University Challenge

By Evan Jeffries

20th March 2025

When Gordon Eastham started working as a groundsman at York University 30 years ago, he had no idea what his job would become. ‘I’m very lucky to have been in the right place at the right time, and being part of all this from scratch has been a huge privilege,’ he says.

Take a trip to York University, have a wander round the East Campus, and you’ll understand why.

Gordon is the university’s Grounds and Ecology Manager, and for nearly two decades he’s been at the heart of a unique and hugely ambitious rewilding project – one which has transformed a greenfield building site used by thousands of people every day into a thriving new landscape, harbouring a mosaic of natural habitats and nurturing increasingly rich biodiversity.

I paid Gordon a visit just as the first signs of spring – a drift of crocuses here, a burst of birdsong there – were finally creeping through after a winter that felt like it had been going on way longer than it had any right to. He’d kindly offered to show me round the campus, and it was a beautiful day for it.

There’s been a university campus at Heslington on the margins of York since 1963. Its design – featuring landscaped parkland, a central lake and a clever network of covered walkways – was highly innovative at the time, and parts of the original campus have since been listed by Historic England. It has aged well, too, the grounds lovingly maintained by Gordon and his team.

** Data for review **
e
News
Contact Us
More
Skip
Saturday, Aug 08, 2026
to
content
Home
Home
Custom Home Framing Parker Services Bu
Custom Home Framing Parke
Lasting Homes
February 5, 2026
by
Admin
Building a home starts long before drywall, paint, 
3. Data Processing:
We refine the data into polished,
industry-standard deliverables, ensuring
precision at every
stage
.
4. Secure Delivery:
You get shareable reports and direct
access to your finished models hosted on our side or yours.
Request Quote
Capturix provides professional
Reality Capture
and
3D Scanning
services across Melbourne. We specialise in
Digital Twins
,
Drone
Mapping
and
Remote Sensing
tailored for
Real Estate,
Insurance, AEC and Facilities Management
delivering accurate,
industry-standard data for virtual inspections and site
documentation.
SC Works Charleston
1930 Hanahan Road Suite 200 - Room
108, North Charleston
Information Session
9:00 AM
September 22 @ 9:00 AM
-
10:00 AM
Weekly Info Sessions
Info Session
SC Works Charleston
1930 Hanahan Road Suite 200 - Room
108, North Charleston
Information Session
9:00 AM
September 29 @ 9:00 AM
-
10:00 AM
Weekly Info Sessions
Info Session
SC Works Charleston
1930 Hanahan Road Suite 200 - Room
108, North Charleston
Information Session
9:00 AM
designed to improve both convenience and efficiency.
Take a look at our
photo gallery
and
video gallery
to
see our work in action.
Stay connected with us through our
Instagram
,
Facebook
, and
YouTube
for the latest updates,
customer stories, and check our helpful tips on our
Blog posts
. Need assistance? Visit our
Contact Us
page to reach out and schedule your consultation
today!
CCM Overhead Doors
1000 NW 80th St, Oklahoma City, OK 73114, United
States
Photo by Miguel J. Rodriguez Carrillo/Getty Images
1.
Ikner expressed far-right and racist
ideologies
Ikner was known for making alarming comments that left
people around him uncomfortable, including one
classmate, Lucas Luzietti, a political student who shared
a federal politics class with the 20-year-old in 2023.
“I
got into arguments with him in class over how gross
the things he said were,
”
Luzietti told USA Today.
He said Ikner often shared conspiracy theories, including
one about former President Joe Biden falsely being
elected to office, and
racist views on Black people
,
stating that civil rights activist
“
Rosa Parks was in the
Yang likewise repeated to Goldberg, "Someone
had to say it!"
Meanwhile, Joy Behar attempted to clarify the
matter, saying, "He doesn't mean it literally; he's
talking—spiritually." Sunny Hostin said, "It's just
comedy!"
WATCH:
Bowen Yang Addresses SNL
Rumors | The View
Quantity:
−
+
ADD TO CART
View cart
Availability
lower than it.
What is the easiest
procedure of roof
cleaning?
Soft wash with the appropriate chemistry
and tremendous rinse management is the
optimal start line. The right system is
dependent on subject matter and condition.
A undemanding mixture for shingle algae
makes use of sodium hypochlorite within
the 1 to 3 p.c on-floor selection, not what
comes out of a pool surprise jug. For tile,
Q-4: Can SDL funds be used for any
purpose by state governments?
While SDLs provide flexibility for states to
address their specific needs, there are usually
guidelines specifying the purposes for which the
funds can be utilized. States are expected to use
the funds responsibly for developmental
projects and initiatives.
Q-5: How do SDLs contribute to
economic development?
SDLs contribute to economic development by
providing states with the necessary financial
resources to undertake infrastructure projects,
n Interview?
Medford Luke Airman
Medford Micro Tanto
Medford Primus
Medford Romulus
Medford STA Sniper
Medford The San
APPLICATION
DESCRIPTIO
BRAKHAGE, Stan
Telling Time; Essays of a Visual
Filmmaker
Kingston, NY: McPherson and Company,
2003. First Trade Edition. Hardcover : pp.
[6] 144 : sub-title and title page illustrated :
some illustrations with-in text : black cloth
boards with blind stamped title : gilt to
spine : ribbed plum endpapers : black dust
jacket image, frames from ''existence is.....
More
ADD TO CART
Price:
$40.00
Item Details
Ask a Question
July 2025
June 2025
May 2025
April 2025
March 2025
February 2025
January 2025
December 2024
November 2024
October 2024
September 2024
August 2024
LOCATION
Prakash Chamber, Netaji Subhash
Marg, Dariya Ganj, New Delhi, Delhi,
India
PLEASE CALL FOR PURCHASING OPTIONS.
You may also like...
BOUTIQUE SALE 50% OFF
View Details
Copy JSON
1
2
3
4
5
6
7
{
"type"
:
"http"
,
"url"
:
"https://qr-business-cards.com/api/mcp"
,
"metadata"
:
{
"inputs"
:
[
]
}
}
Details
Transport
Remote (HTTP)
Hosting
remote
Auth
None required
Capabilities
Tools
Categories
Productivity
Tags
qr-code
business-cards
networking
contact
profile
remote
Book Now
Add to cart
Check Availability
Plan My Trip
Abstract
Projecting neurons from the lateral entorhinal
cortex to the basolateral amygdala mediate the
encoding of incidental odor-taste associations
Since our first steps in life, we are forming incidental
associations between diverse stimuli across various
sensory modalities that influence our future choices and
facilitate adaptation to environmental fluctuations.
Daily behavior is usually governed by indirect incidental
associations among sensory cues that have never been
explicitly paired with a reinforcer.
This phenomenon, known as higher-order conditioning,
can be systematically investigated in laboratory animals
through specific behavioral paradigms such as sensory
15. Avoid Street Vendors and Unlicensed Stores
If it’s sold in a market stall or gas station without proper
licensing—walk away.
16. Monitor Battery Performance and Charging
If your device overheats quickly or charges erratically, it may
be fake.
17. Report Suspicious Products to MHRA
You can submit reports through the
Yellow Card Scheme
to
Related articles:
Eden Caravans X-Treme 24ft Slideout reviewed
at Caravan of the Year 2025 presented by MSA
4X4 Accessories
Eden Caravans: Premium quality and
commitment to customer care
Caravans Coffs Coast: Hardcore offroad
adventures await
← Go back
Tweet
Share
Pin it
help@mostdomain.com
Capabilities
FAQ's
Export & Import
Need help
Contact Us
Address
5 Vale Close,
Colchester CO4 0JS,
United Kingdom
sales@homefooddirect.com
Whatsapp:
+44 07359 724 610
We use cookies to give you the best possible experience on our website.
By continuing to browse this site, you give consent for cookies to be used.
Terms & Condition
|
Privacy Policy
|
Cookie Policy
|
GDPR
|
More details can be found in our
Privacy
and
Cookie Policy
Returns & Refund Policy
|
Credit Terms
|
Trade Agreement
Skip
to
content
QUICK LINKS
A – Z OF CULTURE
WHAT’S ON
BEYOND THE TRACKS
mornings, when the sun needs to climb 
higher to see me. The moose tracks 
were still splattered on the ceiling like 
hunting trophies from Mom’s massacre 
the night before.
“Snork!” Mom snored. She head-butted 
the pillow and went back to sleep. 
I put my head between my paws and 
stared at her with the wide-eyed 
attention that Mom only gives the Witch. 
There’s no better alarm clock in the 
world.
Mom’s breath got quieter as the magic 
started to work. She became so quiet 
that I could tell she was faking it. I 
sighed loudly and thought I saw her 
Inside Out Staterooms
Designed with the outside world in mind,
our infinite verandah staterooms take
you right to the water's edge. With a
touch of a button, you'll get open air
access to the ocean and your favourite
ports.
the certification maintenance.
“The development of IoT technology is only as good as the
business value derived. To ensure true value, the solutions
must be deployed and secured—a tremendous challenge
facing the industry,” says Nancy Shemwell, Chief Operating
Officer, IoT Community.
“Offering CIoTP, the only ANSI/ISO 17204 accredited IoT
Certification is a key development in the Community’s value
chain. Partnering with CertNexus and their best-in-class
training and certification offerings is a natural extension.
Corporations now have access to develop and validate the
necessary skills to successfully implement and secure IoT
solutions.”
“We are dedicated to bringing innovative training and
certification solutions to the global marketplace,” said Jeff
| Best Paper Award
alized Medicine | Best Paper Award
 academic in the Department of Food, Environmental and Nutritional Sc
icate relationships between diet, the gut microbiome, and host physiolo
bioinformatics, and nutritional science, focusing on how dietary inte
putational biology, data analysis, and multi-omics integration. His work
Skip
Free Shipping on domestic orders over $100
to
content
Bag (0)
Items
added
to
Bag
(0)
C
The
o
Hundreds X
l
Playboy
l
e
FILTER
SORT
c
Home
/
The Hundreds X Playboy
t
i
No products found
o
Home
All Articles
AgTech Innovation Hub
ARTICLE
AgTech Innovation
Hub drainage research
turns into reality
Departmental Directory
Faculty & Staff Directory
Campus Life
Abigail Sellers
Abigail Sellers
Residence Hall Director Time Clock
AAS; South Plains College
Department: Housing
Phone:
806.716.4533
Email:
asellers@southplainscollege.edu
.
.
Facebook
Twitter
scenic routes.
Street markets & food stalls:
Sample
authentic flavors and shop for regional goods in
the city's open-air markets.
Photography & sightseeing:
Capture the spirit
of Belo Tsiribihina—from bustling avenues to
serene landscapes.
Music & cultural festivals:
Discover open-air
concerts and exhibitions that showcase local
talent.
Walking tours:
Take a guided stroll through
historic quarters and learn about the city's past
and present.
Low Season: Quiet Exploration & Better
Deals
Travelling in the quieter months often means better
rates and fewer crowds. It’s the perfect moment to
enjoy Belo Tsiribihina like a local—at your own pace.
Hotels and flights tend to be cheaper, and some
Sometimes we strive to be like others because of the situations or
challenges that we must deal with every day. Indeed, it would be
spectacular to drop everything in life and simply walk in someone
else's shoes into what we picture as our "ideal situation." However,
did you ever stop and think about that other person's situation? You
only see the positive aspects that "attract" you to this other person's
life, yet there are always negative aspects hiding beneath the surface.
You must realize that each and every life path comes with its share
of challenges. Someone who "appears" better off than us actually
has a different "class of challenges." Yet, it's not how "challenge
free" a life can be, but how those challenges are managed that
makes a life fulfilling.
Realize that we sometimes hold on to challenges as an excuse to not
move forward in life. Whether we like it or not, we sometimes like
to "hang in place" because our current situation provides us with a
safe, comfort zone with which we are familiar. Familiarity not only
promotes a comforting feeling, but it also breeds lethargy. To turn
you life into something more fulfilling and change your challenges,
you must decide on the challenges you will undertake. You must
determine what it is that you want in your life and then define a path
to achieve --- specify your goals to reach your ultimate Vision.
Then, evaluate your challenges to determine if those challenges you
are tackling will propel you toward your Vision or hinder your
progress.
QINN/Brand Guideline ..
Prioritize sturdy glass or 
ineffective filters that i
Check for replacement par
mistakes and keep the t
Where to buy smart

** Instructions **
**a.** Name every feature of the original campus design that the University Challenge article mentions.
**b.** Please transcribe the University Challenge article from "20th March 2025" to "you’ll understand why.".

** Exercise responses **
**a.**
- Landscaped parkland
- A central lake
- A clever network of covered walkways

**b.**
20th March 2025

When Gordon Eastham started working as a groundsman at York University 30 years ago, he had no idea what his job would become. ‘I’m very lucky to have been in the right place at the right time, and being part of all this from scratch has been a huge privilege,’ he says.

Take a trip to York University, have a wander round the East Campus, and you’ll understand why.